(EXERCISE MATERIAL Opens)

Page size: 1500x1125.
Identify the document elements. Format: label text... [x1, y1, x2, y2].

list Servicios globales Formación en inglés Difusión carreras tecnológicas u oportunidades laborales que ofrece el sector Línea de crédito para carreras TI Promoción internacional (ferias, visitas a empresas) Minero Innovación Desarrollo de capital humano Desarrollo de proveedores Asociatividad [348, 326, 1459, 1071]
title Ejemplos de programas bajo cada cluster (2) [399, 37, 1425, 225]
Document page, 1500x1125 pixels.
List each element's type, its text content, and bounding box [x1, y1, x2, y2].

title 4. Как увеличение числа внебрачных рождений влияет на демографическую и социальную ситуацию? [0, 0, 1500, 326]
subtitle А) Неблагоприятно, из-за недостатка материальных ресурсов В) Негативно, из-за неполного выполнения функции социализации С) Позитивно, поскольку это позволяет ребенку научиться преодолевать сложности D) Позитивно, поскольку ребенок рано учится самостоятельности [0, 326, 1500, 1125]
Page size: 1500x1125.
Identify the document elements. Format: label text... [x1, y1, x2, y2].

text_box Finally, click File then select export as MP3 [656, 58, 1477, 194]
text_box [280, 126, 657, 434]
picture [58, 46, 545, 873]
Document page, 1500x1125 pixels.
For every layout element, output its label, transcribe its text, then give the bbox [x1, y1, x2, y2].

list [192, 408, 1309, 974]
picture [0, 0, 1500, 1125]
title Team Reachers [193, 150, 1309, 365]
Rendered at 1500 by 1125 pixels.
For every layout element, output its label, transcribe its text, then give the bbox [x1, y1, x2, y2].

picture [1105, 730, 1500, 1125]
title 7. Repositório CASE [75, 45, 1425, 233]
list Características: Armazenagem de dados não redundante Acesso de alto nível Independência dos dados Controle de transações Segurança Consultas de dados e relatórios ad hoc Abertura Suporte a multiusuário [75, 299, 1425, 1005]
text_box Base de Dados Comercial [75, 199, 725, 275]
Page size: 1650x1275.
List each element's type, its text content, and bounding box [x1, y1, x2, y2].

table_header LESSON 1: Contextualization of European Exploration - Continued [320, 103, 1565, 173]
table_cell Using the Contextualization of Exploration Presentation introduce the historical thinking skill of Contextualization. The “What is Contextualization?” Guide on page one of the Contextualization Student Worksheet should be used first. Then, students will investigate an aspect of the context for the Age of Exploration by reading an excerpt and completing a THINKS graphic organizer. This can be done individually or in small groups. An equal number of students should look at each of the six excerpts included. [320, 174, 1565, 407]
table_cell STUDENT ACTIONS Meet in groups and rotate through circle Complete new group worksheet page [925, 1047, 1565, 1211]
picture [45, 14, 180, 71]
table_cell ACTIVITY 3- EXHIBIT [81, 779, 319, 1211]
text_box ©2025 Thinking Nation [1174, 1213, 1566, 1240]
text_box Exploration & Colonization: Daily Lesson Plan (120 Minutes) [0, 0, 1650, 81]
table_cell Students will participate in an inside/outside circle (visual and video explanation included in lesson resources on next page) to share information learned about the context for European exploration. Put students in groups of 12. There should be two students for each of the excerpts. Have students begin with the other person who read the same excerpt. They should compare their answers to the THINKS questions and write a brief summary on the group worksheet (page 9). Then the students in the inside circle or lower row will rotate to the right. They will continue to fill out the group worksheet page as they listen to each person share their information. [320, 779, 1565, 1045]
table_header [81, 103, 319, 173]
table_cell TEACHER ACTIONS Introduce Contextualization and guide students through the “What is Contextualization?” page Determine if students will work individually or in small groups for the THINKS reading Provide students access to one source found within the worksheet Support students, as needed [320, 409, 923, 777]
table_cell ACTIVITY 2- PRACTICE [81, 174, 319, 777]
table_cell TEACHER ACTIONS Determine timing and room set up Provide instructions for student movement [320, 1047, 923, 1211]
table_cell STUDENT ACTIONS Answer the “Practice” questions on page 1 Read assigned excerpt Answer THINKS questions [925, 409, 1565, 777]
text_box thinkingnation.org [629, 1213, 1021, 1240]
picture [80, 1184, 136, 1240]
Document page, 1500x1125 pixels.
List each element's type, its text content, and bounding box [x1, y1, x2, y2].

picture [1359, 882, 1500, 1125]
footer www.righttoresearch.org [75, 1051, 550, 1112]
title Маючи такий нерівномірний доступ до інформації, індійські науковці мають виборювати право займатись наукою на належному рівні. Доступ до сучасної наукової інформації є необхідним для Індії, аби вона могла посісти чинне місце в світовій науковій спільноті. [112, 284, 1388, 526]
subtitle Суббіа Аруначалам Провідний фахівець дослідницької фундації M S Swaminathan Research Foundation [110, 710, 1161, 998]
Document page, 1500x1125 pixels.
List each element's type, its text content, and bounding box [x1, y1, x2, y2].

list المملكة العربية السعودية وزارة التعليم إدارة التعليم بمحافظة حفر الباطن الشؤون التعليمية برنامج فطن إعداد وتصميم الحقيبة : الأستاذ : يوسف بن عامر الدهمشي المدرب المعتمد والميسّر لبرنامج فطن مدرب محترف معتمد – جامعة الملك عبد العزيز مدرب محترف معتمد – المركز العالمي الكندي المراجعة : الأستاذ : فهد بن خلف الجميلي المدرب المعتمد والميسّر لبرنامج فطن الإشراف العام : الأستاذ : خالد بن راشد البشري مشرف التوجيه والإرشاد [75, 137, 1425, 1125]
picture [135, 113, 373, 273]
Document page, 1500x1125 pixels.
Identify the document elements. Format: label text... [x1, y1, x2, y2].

(EXERCISE MATERIAL Closes)

• **REQUIRED ACTION**: Output the entries exactly.

• **EXPECTED ANSWER**:
Page size: 1500x1125.
Identify the document elements. Format: label text... [x1, y1, x2, y2].

list Servicios globales Formación en inglés Difusión carreras tecnológicas u oportunidades laborales que ofrece el sector Línea de crédito para carreras TI Promoción internacional (ferias, visitas a empresas) Minero Innovación Desarrollo de capital humano Desarrollo de proveedores Asociatividad [348, 326, 1459, 1071]
title Ejemplos de programas bajo cada cluster (2) [399, 37, 1425, 225]
Document page, 1500x1125 pixels.
List each element's type, its text content, and bounding box [x1, y1, x2, y2].

title 4. Как увеличение числа внебрачных рождений влияет на демографическую и социальную ситуацию? [0, 0, 1500, 326]
subtitle А) Неблагоприятно, из-за недостатка материальных ресурсов В) Негативно, из-за неполного выполнения функции социализации С) Позитивно, поскольку это позволяет ребенку научиться преодолевать сложности D) Позитивно, поскольку ребенок рано учится самостоятельности [0, 326, 1500, 1125]
Page size: 1500x1125.
Identify the document elements. Format: label text... [x1, y1, x2, y2].

text_box Finally, click File then select export as MP3 [656, 58, 1477, 194]
text_box [280, 126, 657, 434]
picture [58, 46, 545, 873]
Document page, 1500x1125 pixels.
For every layout element, output its label, transcribe its text, then give the bbox [x1, y1, x2, y2].

list [192, 408, 1309, 974]
picture [0, 0, 1500, 1125]
title Team Reachers [193, 150, 1309, 365]
Rendered at 1500 by 1125 pixels.
For every layout element, output its label, transcribe its text, then give the bbox [x1, y1, x2, y2].

picture [1105, 730, 1500, 1125]
title 7. Repositório CASE [75, 45, 1425, 233]
list Características: Armazenagem de dados não redundante Acesso de alto nível Independência dos dados Controle de transações Segurança Consultas de dados e relatórios ad hoc Abertura Suporte a multiusuário [75, 299, 1425, 1005]
text_box Base de Dados Comercial [75, 199, 725, 275]
Page size: 1650x1275.
List each element's type, its text content, and bounding box [x1, y1, x2, y2].

table_header LESSON 1: Contextualization of European Exploration - Continued [320, 103, 1565, 173]
table_cell Using the Contextualization of Exploration Presentation introduce the historical thinking skill of Contextualization. The “What is Contextualization?” Guide on page one of the Contextualization Student Worksheet should be used first. Then, students will investigate an aspect of the context for the Age of Exploration by reading an excerpt and completing a THINKS graphic organizer. This can be done individually or in small groups. An equal number of students should look at each of the six excerpts included. [320, 174, 1565, 407]
table_cell STUDENT ACTIONS Meet in groups and rotate through circle Complete new group worksheet page [925, 1047, 1565, 1211]
picture [45, 14, 180, 71]
table_cell ACTIVITY 3- EXHIBIT [81, 779, 319, 1211]
text_box ©2025 Thinking Nation [1174, 1213, 1566, 1240]
text_box Exploration & Colonization: Daily Lesson Plan (120 Minutes) [0, 0, 1650, 81]
table_cell Students will participate in an inside/outside circle (visual and video explanation included in lesson resources on next page) to share information learned about the context for European exploration. Put students in groups of 12. There should be two students for each of the excerpts. Have students begin with the other person who read the same excerpt. They should compare their answers to the THINKS questions and write a brief summary on the group worksheet (page 9). Then the students in the inside circle or lower row will rotate to the right. They will continue to fill out the group worksheet page as they listen to each person share their information. [320, 779, 1565, 1045]
table_header [81, 103, 319, 173]
table_cell TEACHER ACTIONS Introduce Contextualization and guide students through the “What is Contextualization?” page Determine if students will work individually or in small groups for the THINKS reading Provide students access to one source found within the worksheet Support students, as needed [320, 409, 923, 777]
table_cell ACTIVITY 2- PRACTICE [81, 174, 319, 777]
table_cell TEACHER ACTIONS Determine timing and room set up Provide instructions for student movement [320, 1047, 923, 1211]
table_cell STUDENT ACTIONS Answer the “Practice” questions on page 1 Read assigned excerpt Answer THINKS questions [925, 409, 1565, 777]
text_box thinkingnation.org [629, 1213, 1021, 1240]
picture [80, 1184, 136, 1240]
Document page, 1500x1125 pixels.
List each element's type, its text content, and bounding box [x1, y1, x2, y2].

picture [1359, 882, 1500, 1125]
footer www.righttoresearch.org [75, 1051, 550, 1112]
title Маючи такий нерівномірний доступ до інформації, індійські науковці мають виборювати право займатись наукою на належному рівні. Доступ до сучасної наукової інформації є необхідним для Індії, аби вона могла посісти чинне місце в світовій науковій спільноті. [112, 284, 1388, 526]
subtitle Суббіа Аруначалам Провідний фахівець дослідницької фундації M S Swaminathan Research Foundation [110, 710, 1161, 998]
Document page, 1500x1125 pixels.
List each element's type, its text content, and bounding box [x1, y1, x2, y2].

list المملكة العربية السعودية وزارة التعليم إدارة التعليم بمحافظة حفر الباطن الشؤون التعليمية برنامج فطن إعداد وتصميم الحقيبة : الأستاذ : يوسف بن عامر الدهمشي المدرب المعتمد والميسّر لبرنامج فطن مدرب محترف معتمد – جامعة الملك عبد العزيز مدرب محترف معتمد – المركز العالمي الكندي المراجعة : الأستاذ : فهد بن خلف الجميلي المدرب المعتمد والميسّر لبرنامج فطن الإشراف العام : الأستاذ : خالد بن راشد البشري مشرف التوجيه والإرشاد [75, 137, 1425, 1125]
picture [135, 113, 373, 273]
Document page, 1500x1125 pixels.
Identify the document elements. Format: label text... [x1, y1, x2, y2].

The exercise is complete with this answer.